- **TASK LIST**:
- A) In the commencement speech, why does the speaker choose seven seconds as the example of how long most people struggle to stay focused on a single thought?
- B) Go on with the commencement speech, picking up after its last sentence.

*** Opening of PASSAGE TO READ ***

When I graduated from college in 1969 the Vietnam War was raging, and a good 20% of my classmates had already burned their draft cards and had adopted the classic John Lennon hairstyle, moustache and granny glasses. At my own commencement ceremony several protesting students tried to take over the podium and had to be removed by class marshals. Times are less violent now, at least within the country, but the world that awaits this year’s graduating classes is no less volatile, no less unpredictable.

I should be doing the ritual thing and blessing you with words of wisdom and encouragement. But the truth is, all I really want to say is thank you. Thank all of you students who, against all odds and against all the pressures to do otherwise, have chosen to have a life in the arts. All the paradigms of success that we routinely encounter in our everyday lives—on television, in movies, in the online world, in the constant din of advertising, even from our friends and families—all these “models” for success and happiness American-style are about what is ultimately a disposable life, about a life centered around material gain and about finding the best possible comfort zone for yourself.

But by choosing a life in the arts you’ve set yourselves apart from all that and from a nation that has become such a hostage to distraction that it can’t absorb a single complex thought without having it reduced to a sound byte. Most people now, and particularly most people your age, live in a fractured virtual environment where staying focused on a single thought for, say, a mere seven seconds presents a grave challenge. (I mention seven seconds because a staff researcher at Google in San Francisco recently told me that 7.3 seconds was the amount of time that an average viewer stays on a YouTube site before jumping to another page.) You have grown up in a world that offers constant, almost irresistible distraction not unlike what the serpent in the Garden of Eden offered to Eve when he whispered to her, “check out them apples.”

The arts, however, are difficult. They are mind-bendingly and refreshingly difficult. You can’t learn the role of Hamlet (no less write it), you can’t play the fugue in the Hammerklavier Sonata (no less compose it) and you can’t hope to move effortlessly through one of Twyla Tharp’s ballets without having submitting yourself to something that’s profoundly difficult, that demands sustained concentration and unyielding devotion. Artists are people who’ve learned how to surrender themselves to a higher purpose, to something better than their miserable little egos. They’ve been willing to put their self-esteem in a Cuisinart and let it be chopped and diced and crushed to a pulp. They are the ones who’ve learned to live with the brutal fact that God didn’t dole out talent in fair and equal portions and that the person sitting next to them may only need to practice only half as hard to win the concerto competition.

*** Close of PASSAGE TO READ ***
*** Opening of DATA SHOWN ***

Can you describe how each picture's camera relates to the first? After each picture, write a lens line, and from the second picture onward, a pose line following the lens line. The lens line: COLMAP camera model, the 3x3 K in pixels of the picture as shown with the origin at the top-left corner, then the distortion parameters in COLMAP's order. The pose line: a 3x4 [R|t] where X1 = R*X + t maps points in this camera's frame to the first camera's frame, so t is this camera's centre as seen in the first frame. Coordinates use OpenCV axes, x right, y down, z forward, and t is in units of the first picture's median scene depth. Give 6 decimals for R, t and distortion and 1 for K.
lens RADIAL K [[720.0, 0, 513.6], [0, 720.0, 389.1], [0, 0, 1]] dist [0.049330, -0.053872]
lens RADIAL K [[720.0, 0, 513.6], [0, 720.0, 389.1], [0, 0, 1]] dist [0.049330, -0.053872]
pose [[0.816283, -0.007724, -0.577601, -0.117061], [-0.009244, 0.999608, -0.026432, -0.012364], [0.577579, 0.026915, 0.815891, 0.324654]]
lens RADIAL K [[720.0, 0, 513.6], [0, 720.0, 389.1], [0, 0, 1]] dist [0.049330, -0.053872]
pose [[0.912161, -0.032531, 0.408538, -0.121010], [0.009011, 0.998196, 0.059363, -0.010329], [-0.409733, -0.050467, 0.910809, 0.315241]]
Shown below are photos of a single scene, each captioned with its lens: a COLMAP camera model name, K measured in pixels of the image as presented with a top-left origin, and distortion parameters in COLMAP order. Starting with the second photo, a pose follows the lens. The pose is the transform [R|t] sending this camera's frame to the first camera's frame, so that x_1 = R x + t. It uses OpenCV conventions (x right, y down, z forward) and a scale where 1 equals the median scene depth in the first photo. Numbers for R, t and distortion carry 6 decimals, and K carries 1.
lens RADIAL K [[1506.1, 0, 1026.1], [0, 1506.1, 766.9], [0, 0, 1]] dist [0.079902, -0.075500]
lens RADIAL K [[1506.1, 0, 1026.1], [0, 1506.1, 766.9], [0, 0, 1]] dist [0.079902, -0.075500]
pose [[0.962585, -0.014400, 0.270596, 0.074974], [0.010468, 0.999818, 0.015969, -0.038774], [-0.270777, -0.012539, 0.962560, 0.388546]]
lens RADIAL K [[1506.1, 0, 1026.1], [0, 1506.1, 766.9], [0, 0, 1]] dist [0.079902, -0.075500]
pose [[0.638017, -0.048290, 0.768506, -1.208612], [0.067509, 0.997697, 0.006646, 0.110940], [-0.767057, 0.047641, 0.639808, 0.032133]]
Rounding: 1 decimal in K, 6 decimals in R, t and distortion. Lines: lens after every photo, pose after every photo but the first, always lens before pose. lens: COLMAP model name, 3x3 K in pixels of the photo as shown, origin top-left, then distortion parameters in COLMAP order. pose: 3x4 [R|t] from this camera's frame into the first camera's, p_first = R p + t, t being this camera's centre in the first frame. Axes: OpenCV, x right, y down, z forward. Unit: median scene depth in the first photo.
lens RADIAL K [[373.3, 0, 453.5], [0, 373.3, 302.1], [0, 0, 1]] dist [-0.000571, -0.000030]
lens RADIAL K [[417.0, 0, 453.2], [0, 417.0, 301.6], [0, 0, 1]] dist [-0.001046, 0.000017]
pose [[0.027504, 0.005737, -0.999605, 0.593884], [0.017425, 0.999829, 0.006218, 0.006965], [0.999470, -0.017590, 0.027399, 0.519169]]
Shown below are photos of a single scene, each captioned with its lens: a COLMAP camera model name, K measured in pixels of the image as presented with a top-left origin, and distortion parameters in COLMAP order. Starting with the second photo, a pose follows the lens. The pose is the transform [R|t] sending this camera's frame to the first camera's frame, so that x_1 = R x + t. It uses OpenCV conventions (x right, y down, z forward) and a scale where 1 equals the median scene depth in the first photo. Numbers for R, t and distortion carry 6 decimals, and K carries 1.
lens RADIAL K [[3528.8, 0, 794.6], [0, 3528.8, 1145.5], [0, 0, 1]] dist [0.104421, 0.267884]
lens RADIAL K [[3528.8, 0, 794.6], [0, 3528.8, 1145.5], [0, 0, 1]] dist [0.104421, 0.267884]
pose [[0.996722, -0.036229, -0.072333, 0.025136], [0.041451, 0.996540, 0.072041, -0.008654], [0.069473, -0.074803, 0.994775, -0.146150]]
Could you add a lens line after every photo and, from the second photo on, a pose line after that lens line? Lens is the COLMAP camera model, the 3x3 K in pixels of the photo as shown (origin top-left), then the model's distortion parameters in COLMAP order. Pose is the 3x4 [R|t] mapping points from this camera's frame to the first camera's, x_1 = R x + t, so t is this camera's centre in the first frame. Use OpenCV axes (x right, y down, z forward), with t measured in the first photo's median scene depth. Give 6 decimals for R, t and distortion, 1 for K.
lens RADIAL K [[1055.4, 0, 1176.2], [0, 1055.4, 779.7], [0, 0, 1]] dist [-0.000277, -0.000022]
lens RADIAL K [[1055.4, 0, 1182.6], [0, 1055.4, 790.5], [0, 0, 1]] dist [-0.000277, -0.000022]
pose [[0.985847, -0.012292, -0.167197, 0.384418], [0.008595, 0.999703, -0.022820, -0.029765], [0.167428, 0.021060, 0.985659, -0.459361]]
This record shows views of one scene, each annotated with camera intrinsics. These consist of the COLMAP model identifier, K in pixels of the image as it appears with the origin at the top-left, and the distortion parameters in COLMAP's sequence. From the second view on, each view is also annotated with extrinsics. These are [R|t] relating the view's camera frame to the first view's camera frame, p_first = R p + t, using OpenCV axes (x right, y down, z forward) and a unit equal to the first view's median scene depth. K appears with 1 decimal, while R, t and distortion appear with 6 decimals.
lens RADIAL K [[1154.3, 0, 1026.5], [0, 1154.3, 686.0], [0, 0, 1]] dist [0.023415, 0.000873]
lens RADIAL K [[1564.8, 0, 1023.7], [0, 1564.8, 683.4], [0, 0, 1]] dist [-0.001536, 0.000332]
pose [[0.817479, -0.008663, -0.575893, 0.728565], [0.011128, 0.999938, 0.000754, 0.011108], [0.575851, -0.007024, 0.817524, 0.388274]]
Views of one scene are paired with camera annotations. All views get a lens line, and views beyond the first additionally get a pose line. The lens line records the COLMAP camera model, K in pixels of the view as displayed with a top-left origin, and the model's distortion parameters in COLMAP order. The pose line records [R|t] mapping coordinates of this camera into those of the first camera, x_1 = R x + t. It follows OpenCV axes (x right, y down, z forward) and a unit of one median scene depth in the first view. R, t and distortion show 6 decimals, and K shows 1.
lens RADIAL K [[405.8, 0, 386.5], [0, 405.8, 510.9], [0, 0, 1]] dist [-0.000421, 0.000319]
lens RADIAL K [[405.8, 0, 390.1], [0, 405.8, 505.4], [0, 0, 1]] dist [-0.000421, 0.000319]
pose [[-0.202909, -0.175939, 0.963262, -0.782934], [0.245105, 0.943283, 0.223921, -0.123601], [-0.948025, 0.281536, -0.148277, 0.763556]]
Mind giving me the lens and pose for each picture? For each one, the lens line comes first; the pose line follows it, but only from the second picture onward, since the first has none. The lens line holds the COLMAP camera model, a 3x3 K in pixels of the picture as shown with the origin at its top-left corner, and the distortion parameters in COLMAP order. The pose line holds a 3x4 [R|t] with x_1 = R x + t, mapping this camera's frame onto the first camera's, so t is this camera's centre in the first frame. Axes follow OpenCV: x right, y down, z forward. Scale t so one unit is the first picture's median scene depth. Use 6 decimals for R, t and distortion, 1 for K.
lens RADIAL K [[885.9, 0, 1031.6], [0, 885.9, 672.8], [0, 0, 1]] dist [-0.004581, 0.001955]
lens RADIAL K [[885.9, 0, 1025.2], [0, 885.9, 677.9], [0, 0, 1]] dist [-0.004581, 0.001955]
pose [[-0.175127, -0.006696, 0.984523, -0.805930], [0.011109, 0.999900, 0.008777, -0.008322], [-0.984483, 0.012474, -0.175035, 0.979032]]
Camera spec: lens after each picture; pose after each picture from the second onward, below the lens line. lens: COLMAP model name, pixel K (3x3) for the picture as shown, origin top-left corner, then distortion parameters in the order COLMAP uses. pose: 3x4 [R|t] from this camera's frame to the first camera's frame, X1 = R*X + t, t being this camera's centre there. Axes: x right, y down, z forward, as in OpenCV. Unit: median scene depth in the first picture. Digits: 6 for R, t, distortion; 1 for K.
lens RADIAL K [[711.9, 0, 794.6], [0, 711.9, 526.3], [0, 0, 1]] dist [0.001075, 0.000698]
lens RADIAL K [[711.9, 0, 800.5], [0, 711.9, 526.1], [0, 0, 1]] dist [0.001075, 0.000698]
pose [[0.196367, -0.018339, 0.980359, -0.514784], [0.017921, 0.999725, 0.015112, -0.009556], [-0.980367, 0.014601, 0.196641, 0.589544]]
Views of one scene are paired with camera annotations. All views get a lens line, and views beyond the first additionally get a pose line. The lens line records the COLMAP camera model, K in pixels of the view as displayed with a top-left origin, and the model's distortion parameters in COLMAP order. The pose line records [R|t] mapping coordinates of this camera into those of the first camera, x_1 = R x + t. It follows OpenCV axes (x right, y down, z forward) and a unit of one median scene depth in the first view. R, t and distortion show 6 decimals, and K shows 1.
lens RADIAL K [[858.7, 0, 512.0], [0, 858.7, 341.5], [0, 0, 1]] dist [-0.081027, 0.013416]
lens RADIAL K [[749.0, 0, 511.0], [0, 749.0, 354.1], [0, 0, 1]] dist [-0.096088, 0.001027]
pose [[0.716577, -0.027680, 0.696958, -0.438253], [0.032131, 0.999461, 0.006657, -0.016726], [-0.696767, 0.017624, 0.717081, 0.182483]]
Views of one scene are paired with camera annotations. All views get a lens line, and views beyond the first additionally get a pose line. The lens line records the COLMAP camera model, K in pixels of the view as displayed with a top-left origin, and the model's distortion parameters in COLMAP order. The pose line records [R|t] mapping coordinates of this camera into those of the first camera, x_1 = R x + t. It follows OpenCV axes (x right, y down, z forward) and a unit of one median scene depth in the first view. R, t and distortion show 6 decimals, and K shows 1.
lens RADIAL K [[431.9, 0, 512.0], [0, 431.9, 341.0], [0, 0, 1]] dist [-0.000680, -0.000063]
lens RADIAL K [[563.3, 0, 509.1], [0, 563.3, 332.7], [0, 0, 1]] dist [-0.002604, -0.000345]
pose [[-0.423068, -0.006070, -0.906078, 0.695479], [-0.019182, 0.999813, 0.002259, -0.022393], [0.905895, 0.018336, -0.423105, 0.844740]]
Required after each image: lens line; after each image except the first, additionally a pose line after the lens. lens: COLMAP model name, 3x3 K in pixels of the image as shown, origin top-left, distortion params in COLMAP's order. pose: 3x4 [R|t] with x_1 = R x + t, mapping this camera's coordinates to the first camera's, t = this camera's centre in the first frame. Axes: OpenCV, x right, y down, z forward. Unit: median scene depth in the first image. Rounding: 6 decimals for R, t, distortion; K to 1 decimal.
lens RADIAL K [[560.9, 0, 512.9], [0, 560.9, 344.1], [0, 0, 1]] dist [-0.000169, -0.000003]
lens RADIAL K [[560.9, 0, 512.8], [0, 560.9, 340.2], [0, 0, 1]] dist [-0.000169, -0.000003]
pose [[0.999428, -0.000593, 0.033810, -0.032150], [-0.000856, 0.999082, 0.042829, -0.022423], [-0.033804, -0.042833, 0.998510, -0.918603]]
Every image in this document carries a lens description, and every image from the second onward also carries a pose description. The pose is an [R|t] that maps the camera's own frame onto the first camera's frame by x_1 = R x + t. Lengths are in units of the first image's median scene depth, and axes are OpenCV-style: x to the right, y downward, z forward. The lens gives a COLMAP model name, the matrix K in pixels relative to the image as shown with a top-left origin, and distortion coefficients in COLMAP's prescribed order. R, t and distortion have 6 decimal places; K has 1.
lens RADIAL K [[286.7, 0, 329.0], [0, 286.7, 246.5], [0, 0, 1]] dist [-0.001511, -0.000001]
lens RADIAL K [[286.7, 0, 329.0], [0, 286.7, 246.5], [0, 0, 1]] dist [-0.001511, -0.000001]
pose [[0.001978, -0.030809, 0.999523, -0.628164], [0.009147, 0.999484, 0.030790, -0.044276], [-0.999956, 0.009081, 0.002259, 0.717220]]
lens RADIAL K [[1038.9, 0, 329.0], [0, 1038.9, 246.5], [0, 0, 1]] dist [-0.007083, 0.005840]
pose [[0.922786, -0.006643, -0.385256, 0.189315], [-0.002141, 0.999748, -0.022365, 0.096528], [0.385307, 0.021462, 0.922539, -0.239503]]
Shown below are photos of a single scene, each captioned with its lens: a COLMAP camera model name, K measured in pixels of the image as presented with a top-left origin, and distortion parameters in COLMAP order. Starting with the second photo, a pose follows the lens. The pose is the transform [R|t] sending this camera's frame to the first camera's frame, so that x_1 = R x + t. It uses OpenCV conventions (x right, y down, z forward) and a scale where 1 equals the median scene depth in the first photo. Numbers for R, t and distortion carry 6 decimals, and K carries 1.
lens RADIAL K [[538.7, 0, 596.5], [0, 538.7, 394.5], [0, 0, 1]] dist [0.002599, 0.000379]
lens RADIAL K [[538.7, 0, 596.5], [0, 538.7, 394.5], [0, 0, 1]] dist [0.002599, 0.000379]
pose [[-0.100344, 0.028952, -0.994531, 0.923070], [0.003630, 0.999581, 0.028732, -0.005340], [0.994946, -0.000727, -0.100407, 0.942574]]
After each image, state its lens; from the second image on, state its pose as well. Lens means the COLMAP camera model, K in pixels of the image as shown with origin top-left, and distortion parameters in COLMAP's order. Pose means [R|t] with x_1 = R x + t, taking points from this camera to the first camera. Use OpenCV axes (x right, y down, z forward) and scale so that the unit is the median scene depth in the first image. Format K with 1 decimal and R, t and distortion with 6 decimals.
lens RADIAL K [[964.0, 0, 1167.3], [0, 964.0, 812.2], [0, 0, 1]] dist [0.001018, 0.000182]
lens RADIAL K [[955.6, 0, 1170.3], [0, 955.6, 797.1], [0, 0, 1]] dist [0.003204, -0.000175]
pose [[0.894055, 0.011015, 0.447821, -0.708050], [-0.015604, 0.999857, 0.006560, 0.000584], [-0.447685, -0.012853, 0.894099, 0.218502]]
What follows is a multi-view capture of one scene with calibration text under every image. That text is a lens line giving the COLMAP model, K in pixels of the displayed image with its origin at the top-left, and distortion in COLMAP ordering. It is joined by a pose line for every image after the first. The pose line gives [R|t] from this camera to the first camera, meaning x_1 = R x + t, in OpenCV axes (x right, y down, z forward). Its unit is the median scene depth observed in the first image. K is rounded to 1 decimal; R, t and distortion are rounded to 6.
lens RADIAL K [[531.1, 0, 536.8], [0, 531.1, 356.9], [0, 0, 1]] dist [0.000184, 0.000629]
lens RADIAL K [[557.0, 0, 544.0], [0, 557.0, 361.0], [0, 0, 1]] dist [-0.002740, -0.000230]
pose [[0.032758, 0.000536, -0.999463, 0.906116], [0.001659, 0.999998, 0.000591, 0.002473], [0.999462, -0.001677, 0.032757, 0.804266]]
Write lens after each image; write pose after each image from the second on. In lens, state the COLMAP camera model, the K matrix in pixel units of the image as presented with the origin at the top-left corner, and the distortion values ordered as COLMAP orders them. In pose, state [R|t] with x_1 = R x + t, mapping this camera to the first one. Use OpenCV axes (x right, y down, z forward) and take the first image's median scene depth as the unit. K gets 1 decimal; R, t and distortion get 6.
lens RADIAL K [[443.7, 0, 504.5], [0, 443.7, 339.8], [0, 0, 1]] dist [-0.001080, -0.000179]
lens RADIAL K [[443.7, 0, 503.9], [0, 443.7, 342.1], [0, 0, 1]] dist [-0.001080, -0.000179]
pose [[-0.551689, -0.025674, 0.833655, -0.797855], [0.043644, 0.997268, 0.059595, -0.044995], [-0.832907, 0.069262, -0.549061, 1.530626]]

*** Close of DATA SHOWN ***

- **ANSWERS BY TASK**:
- A) The speaker chose seven seconds because a staff researcher at Google in San Francisco reported that 7.3 seconds was the average time a viewer stays on a YouTube site before jumping to another page.

- B)
And the wonderful, astonishing truth is that the arts are utterly useless. You can’t eat music or poetry or dance. You can’t drive your car on a sonnet it or wear it on your back to shield you from the elements. This “uselessness” is why politicians and other painfully literal-minded people during times of budget crises (which is pretty much all the time now) can’t wait to single the arts out for elimination. For them artistic activity is strictly after-school business. They consider that what we do can’t honestly be compared to the real business of life, that art is entertainment and ultimately non-essential. They don’t realize that what we artists offer is one of the few things that make human life meaningful, that through our skill and our talent and through the way that we share our rich emotional lives we add color and texture and depth and complexity to their lives.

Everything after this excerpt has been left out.